Colour printing can be achieved by printing to the receiver sheet 7 three times, using successive magenta, cyan and yellow dyes. In this regard, the dye sheet 10 may comprise a ribbon having alternate magenta, cyan and yellow dye areas along its length.

The difference in the aperture sizes exposes a stepped portion 7a of the receiver sheet 7 about the smaller aperture 5 which is not projected. This area of the receiver sheet 7 may be printed to with information that may be viewed with the naked eye, e.g. a title of the slide, copyright information, or information as to which way around the slide should be, etc. This information will then be available to the user, but will not be projected onto the viewing screen. Such information may simply be printed on the receiver sheet at the same time as the main image.
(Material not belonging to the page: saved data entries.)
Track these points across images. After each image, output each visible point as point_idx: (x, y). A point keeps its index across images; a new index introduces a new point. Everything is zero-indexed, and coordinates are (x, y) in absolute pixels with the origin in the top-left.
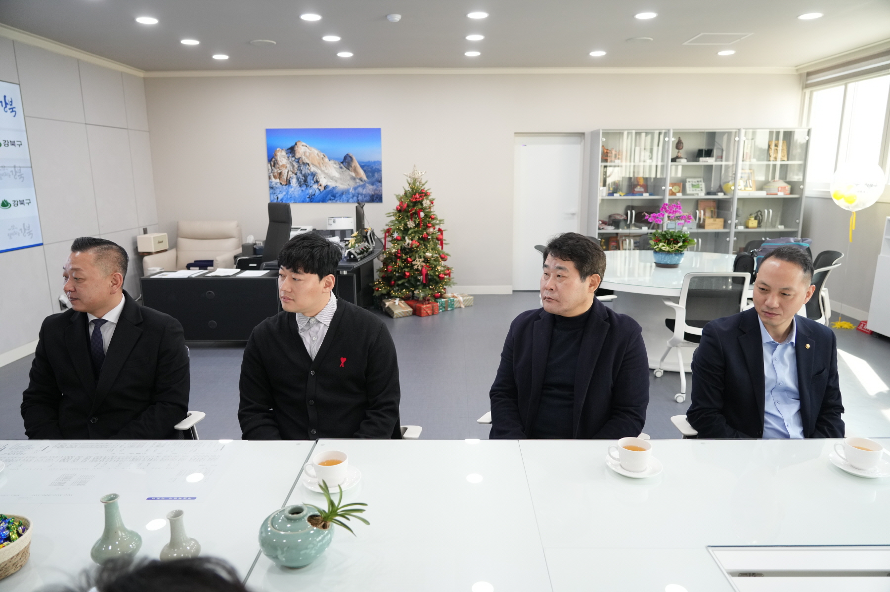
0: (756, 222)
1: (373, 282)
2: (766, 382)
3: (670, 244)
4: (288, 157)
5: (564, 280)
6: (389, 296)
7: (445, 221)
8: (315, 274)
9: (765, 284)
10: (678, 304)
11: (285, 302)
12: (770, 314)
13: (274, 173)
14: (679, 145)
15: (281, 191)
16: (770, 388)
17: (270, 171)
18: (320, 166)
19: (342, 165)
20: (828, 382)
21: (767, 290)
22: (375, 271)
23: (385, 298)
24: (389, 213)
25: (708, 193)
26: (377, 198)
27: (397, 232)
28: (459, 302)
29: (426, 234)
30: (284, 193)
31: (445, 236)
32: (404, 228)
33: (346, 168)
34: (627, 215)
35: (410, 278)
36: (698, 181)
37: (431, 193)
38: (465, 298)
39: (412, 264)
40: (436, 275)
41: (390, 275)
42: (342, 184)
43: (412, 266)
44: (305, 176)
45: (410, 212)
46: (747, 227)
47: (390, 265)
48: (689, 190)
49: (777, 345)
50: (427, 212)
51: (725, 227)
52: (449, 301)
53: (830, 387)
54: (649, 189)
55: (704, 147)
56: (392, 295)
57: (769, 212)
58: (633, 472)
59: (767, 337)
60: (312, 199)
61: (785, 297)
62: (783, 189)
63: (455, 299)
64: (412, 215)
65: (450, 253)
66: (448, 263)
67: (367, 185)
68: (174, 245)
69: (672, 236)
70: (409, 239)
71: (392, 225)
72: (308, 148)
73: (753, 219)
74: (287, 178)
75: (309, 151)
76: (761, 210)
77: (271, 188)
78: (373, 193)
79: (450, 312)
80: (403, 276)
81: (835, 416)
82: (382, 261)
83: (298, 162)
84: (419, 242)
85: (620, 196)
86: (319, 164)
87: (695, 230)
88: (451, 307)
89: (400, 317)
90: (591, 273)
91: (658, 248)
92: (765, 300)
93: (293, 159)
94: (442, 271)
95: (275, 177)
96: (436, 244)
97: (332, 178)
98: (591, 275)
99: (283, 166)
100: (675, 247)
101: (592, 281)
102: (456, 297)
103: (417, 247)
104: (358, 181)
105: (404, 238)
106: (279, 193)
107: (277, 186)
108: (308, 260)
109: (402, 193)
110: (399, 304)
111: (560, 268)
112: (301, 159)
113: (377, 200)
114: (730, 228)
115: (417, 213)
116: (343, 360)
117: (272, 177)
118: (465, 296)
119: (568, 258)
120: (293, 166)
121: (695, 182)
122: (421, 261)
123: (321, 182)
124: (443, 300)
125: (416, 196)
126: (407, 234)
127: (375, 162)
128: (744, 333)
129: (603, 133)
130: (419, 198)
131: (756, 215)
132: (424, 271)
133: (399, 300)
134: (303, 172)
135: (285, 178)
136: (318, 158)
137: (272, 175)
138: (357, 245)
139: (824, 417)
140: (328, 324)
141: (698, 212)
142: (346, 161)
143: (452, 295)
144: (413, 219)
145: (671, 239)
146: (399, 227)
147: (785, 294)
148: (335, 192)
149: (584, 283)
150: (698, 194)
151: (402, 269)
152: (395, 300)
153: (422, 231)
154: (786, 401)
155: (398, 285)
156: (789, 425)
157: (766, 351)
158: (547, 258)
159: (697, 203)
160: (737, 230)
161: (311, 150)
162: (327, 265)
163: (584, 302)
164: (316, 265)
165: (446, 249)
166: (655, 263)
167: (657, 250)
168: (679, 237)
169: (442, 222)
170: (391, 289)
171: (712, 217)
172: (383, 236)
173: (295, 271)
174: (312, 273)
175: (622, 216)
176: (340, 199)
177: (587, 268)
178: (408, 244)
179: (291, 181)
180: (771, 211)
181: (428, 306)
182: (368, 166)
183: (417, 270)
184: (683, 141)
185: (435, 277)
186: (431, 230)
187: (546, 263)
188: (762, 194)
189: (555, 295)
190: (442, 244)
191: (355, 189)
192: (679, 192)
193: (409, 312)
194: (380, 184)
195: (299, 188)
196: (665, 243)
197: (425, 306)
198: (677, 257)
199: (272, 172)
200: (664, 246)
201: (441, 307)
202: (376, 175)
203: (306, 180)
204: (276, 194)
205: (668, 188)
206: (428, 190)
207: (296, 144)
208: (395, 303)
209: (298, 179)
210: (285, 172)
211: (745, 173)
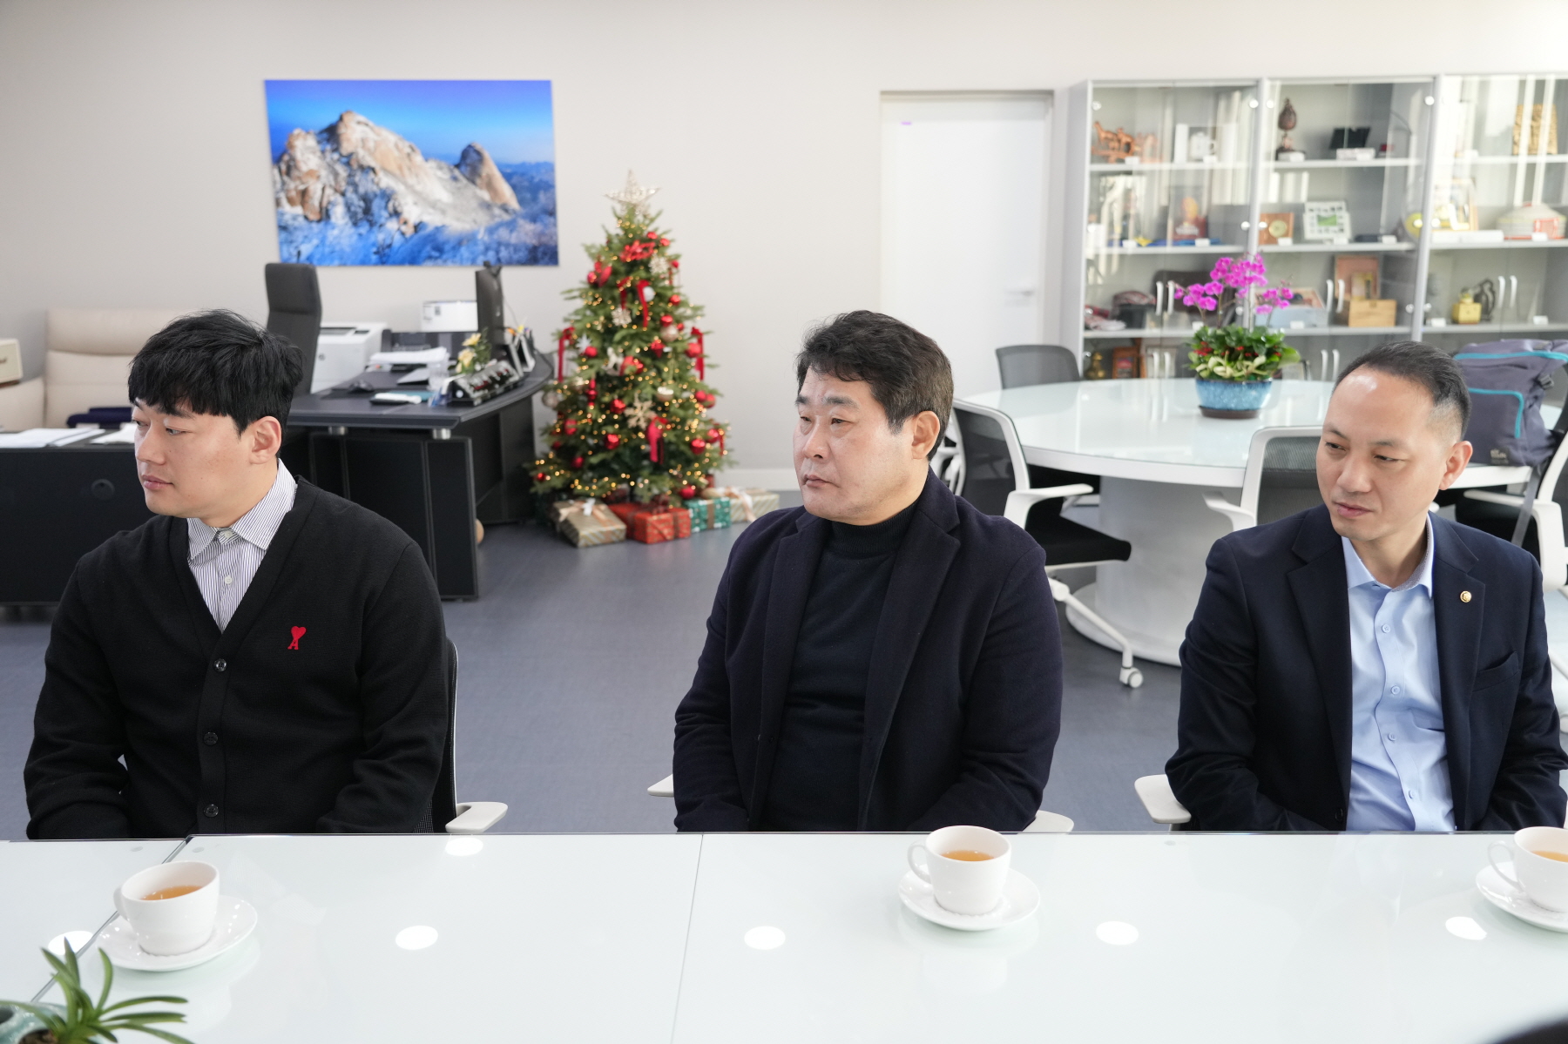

The image should be printed onto the slide so that during projection the smaller aperture of the slide faces the light source and the larger aperture faces the screen. The projection light passes through the body of the receiver sheet before, and not after, illumination of the print on the surface of the sheet. This has the

advantage that the body of the receiver sheet is able to absorb ultraviolet light from the projection light, which might otherwise fade the colours of the image on the slide.

As the projected image is defined by only the small aperture, it is possible to provide sharp edge projection.

After the slide has been printed to, it may be necessary to fix the dye into the receiver sheet. An advantageous way of doing this would be through the flash fixing method as disclosed in WO 97/38863, in which the receiver sheet is exposed to a flash of light rich in infra-red, e.g. from a xenon flash tube as are used in photographic flash guns. Reference should be had to WO 97/38863 for further details of this method.

It should be realised that the term "sheet", as used in e.g. "dye sheet" or "receiver sheet", should be taken to cover ribbons, films, and any other suitable donor and receiver media.

The above is only one embodiment of the present invention, and various alternatives are of course possible. For example, the rod lens could be replaced by a cylindrical lens or a transparent roller with focusing optics upstream thereof. Further, any other suitable method of dye transfer could be used, such as by a thermal head comprising a number of heatable elements, flash printing or ultrasonic means. Also, the slide could include a recess for the adhesive. The receiver sheet may have margins of high optical density printed at the edges of the smaller aperture, in order to vary the size and shape of the image which is projected, the dark margins simulating the edges of a slide.